-- Material for the task --
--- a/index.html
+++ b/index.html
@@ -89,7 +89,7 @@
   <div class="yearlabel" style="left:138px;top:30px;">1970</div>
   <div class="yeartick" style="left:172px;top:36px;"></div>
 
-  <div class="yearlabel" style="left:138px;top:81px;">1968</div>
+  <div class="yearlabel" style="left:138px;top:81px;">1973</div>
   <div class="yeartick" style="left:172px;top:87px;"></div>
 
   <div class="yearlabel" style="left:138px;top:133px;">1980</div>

...

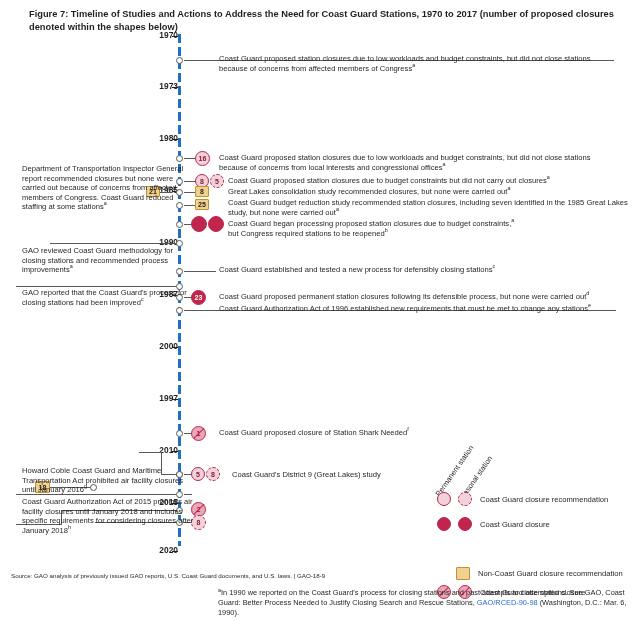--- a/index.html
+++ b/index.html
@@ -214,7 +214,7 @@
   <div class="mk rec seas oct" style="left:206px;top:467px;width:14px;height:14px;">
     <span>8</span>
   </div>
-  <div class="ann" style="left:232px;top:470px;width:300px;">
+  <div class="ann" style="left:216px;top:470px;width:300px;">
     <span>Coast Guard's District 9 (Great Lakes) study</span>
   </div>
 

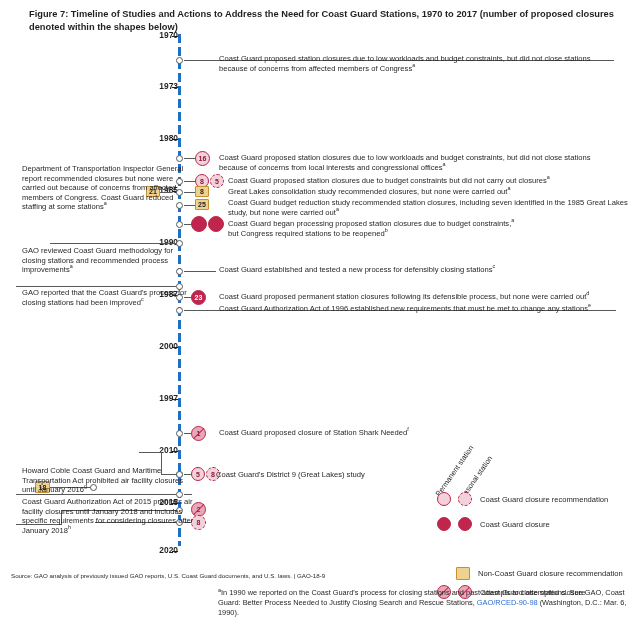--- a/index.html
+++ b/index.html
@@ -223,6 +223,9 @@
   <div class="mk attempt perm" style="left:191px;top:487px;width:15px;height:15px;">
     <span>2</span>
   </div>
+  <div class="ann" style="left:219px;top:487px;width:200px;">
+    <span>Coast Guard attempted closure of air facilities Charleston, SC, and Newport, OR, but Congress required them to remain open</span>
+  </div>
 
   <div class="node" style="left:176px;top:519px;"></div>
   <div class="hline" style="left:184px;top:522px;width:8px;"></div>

---

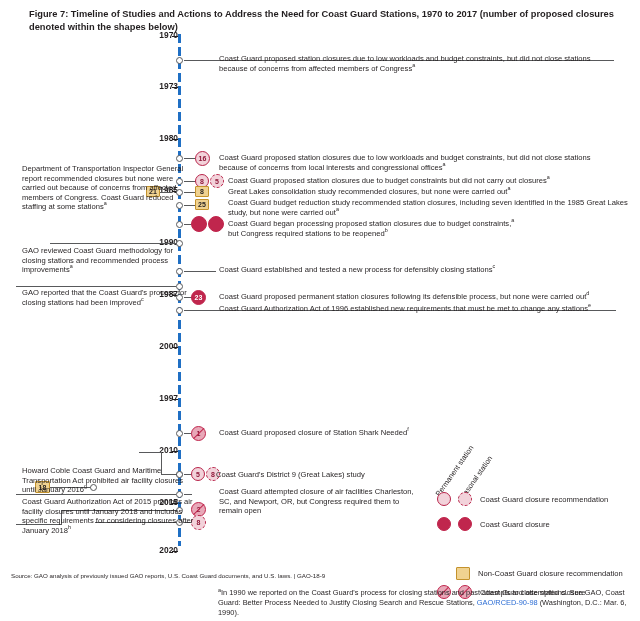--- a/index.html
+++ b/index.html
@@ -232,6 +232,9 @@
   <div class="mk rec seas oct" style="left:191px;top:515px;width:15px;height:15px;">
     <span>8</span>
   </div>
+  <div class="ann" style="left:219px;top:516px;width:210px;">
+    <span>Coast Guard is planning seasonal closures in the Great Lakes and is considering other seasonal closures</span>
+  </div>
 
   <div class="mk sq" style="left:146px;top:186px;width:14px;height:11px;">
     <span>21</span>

-- What you have to do --
All the lines that hold the word "span" must appear in the answer, copied from the records.

-- Solution below --
     <span>8</span>
     <span>Coast Guard's District 9 (Great Lakes) study</span>
     <span>2</span>
+    <span>Coast Guard attempted closure of air facilities Charleston, SC, and Newport, OR, but Congress required them to remain open</span>
     <span>8</span>
+    <span>Coast Guard is planning seasonal closures in the Great Lakes and is considering other seasonal closures</span>
     <span>21</span>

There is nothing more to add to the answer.